Jon Reed’s recent review of SAP TechEd Las Vegas left me pondering something he felt was key to HANA’s success:, “HANA is also going to need an apps ecosystem to succeed”. Jon expressed a feeling about HANA as a platform that I think is a new level of requirement for enterprise architecture in general – that users will now be expecting new functionality in “apps” to be instantly delivered.

First, let me say, I’m in the marketing department at SAP, and not in the architecture team that’s part of HANA.  So, this is my own observation, NOT a statement of delivery from SAP.

This idea about “apps” is a fundamentally new level of engineering for delivery of enterprise applications than in the past. It requires that a platform be in place, and it requires a simple buy and install paradigm.  It also implies ease of user adoption, but I’m not sure that we have a standard for enterprise “app” usability yet.   Users will be expecting Facebook/Farmville ease of adoption, which suggests that such apps need to facilitate collaboration and be fun to use.

Outside of Jon Reed, I haven’t heard of anyone calling for this as a new standard for enterprise architecture, but I think that it is. Anything less than an iPad experience for adding new functionality is no longer acceptable to users.  The problem is that existing enterprise architecture for many companies is nowhere near as responsive.  And many enterprise applications provided by ISVs require a large consulting engagement to install and customize.
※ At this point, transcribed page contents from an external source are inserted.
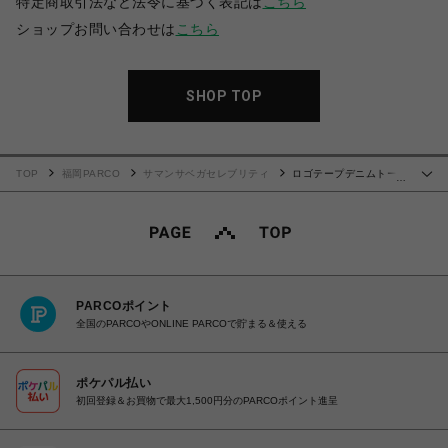
特定商取引法など法令に基づく表記は
こちら
ショップお問い合わせは
こちら
SHOP TOP
TOP
福岡PARCO
サマンサベガセレブリティ
ロゴテープデニムトート
…
（小）
PARCOポイント
全国のPARCOやONLINE PARCOで貯まる＆使える
ポケパル払い
初回登録＆お買物で最大1,500円分のPARCOポイント進呈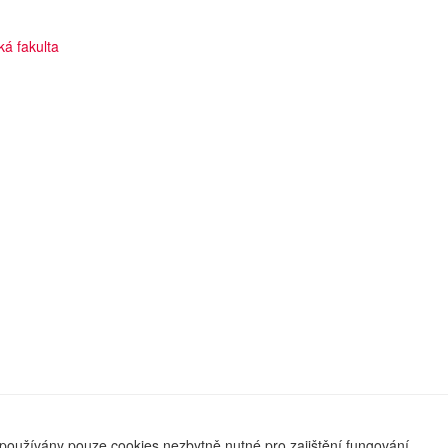
cká fakulta
používány pouze cookies nezbytně nutné pro zajištění fungování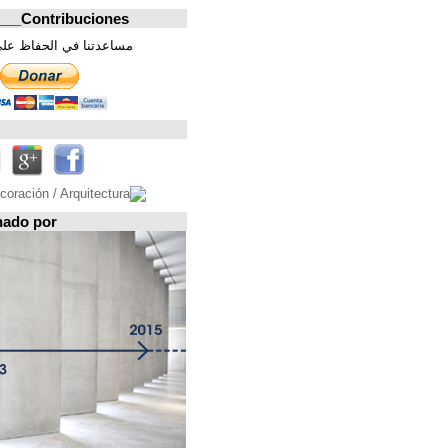
Contribuciones_________________
مساعدتنا في الحفاظ على هذه الصفحة. شكرا
تابعونا على
Espacio patrocinado por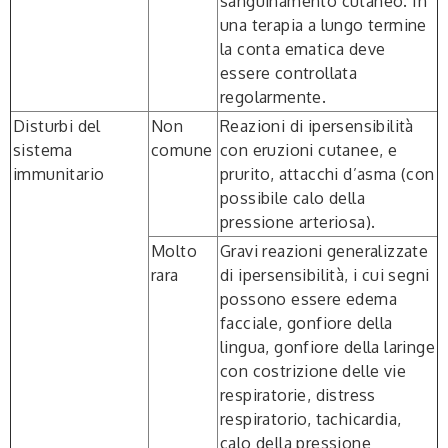
sanguinamento cutaneo. In
una terapia a lungo termine
la conta ematica deve
essere controllata
regolarmente.
Disturbi del
Non
Reazioni di ipersensibilità
sistema
comune
con eruzioni cutanee, e
immunitario
prurito, attacchi d’asma (con
possibile calo della
pressione arteriosa).
Molto
Gravi reazioni generalizzate
rara
di ipersensibilità, i cui segni
possono essere edema
facciale, gonfiore della
lingua, gonfiore della laringe
con costrizione delle vie
respiratorie, distress
respiratorio, tachicardia,
calo della pressione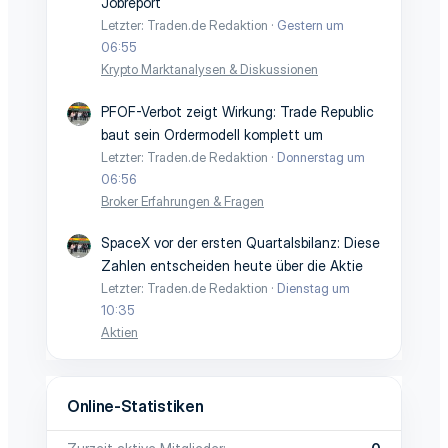
Jobreport
Letzter: Traden.de Redaktion
Gestern um
06:55
Krypto Marktanalysen & Diskussionen
PFOF-Verbot zeigt Wirkung: Trade Republic
baut sein Ordermodell komplett um
Letzter: Traden.de Redaktion
Donnerstag um
06:56
Broker Erfahrungen & Fragen
SpaceX vor der ersten Quartalsbilanz: Diese
Zahlen entscheiden heute über die Aktie
Letzter: Traden.de Redaktion
Dienstag um
10:35
Aktien
Online-Statistiken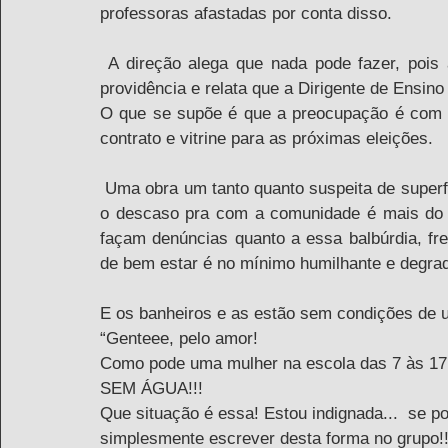
professoras afastadas por conta disso.
 A direção alega que nada pode fazer, pois alega que não tem autonomia pra tomar quaisquer 
providência e relata que a Dirigente de Ensino
O que se supõe é que a preocupação é com 
contrato e vitrine para as próximas eleições.
 Uma obra um tanto quanto suspeita de superfaturamento, coisa bem ao estilo privatista do PSDB, 
o descaso pra com a comunidade é mais do q
façam denúncias quanto a essa balbúrdia, fr
de bem estar é no mínimo humilhante e degra
E os banheiros e as estão sem condições de us
“Genteee, pelo amor! 
Como pode uma mulher na escola das 7 às 17 
SEM ÁGUA!!! 
Que situação é essa! Estou indignada...  se p
simplesmente escrever desta forma no grupo!!!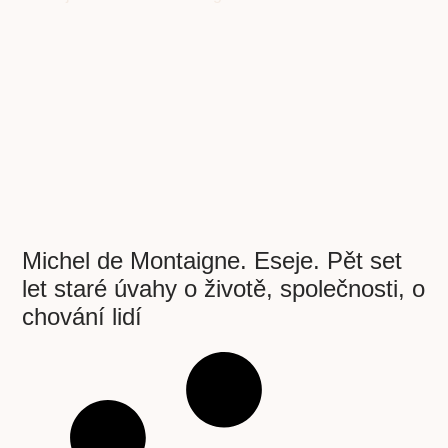
Michel de Montaigne. Eseje. Pět set
let staré úvahy o životě, společnosti, o
chování lidí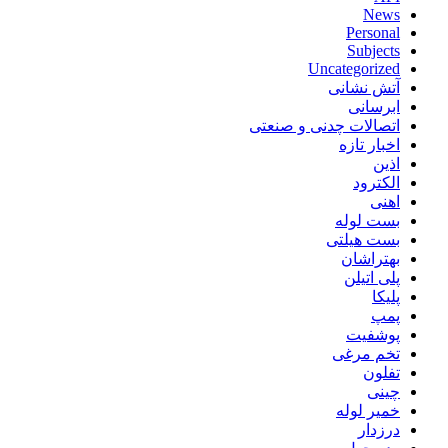
News
Personal
Subjects
Uncategorized
آتش نشانی
ابرسانی
اتصالات چدنی و صنعتی
اخبار تازه
اذین
الکترود
اهنی
بست لوله
بست هیلتی
بهتراشان
پلی اتیلن
پلیکا
پمپ
پوشفیت
تخم مرغی
تفلون
چینی
خمیر لوله
درزدار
This, of course, does not include the many custom applications that companies have to manage. 

Cloud platforms such as the ByDesign platform upon which SAP Business ByDesign and the Line of Business applications like SAP Sales OnDemand are based have the capacityto quickly add additional point functionality.  Centered on something like the SAP Store, companies can create an IT managed means for purchasing and installing new apps onto their platform, or if such app is already purchased, to add users.

Such a capability is also very useful for companies that want to develop custom applications. Having an always up to date ERP application such as SAP Business ByDesign to develop against makes agile development a lot more viable.

I have another blog brewing on a changing IT methodology related to this new paradigm, but wanted to get this current thought out first.

Apps for the enterprise are coming. But you need to engineer a means for this delivery to exist.  A cool blog would be for someone specify  the necessary ingredients that need to be in place for an enterprise IT practice to be able to support applification. And, I think it needs to be described in detail the kind of engineering an application needs to have in place to be delivered quickly as an "app".